Johnston shares that she and her husband had strong opinions about what the structure would be like—but were also on a budget. Originally, Johnston wanted a one-story, L-shaped house with a deck that connected everything. “That was one of the first things Rausch nixed because he said ‘you just doubled your cost for the roof and foundation for no reason,’” she says. This focus on energy efficiency guided the rest of the project.
The marker of an energy-efficient home is “how airtight [it is], how much air leaks out,” Johnston explains. Pozel performed a significant amount of energy modeling for different scenarios, ultimately determining that the best route would be to build with 2-by-6 wall framing, instead of 2-by-4, and use blow-in insulation, a method in which insulation is blown or sprayed into wall cavities, attics, and floors.

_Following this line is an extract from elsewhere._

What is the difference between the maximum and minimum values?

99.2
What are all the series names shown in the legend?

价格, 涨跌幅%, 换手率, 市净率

The most efficient thing, Rausch told them, was to build a box and then figure out the floorplan that would take shape in that box. He took the lead on the home’s exterior design, which was influenced by structures on surrounding farmland.

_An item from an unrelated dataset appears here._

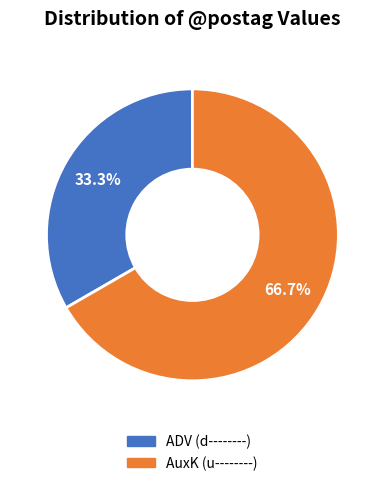

Combined, do AuxK and ADV account for over 50%?

Yes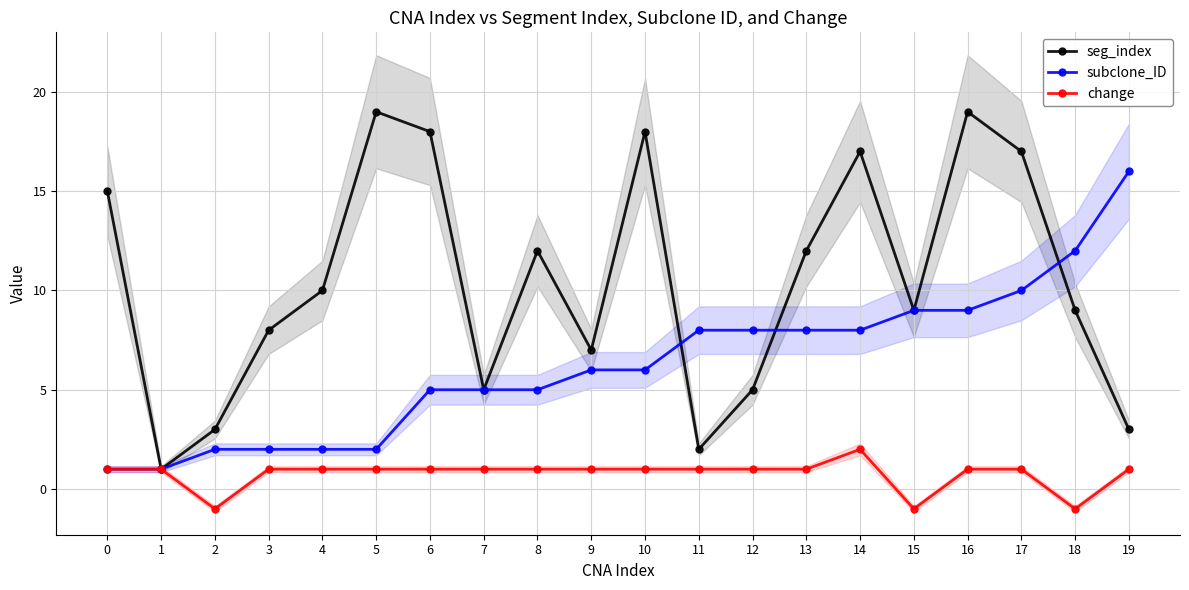

The value of subclone_ID at 11 is 8. True or false?

True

Rausch noticed traditional Indiana barns on his first drive to the site, and suggested they take cues from the region’s vernacular architecture.
This design direction inspired the monumental sliding window on the south side of the home. “That’s the optimal orientation to maximize our solar efficiency,” Johnston explains. “We [also] needed a way to, in July and August, close that slider [and cover the window], and it instantly cools the home.” The ipe-wood sunshade is one of Porzel’s favorite features of the home. He explains that it offers the ability to shade the large southern windows when closed, and allows the sun to pass by and reach deep into the dining room and kitchen when open. “It is a real testament to how energy-efficient design can be simple, [just by] really paying attention to how the sun’s heat can be harvested and controlled,” he says.
While, at the time, it wasn’t cost effective for them to build a certified fully passive house, the couple made decisions that would leave them with that option down the road, whether it was with wind, solar, or some other renewable energy source: They used aluminum-clad wood Pella windows, bought a ventless dryer, and went with an induction cooktop instead of installing gas in the home. “We could still compensate for every single energy source in the home,” Johnston says.
Their furnace runs on a heat pump that goes down to zero degrees Fahrenheit , which pumps cooler air through the home and is much more efficient than standard furnaces, which generally only reach freezing. She adds that they also have an energy recovery ventilation (ERB) system installed, which “takes fresh air from outside and pumps it in and takes stale air and pumps it back out. It is constantly circulating fresh air throughout the home.”
When it came to the interiors, Rausch helped the couple envision how the rest of the 1,800-square-foot home would accommodate their desired open layout. Beyond that, Johnston took things into her own hands, with a palette of white paint and light wood with accents of black in mind. The couple has slowly furnished the home since they moved in. “We slept on the floor for a good eight months before we even ordered a bed frame,” she says, laughing.
Not only are the sustainability features of the home imperative in the long run for both the couple and the environment, but Johnston also notes that it was important to her and Tyler to show that building an affordable, design-forward home from the ground up in a rural area of the Midwest is possible.
“So many people have a vision of what life in Indiana looks like,” she says. “It’s possible to create a home [here] that has a lot of those [designed] aspects. I wanted it to feel approachable for others, regardless of where they live.”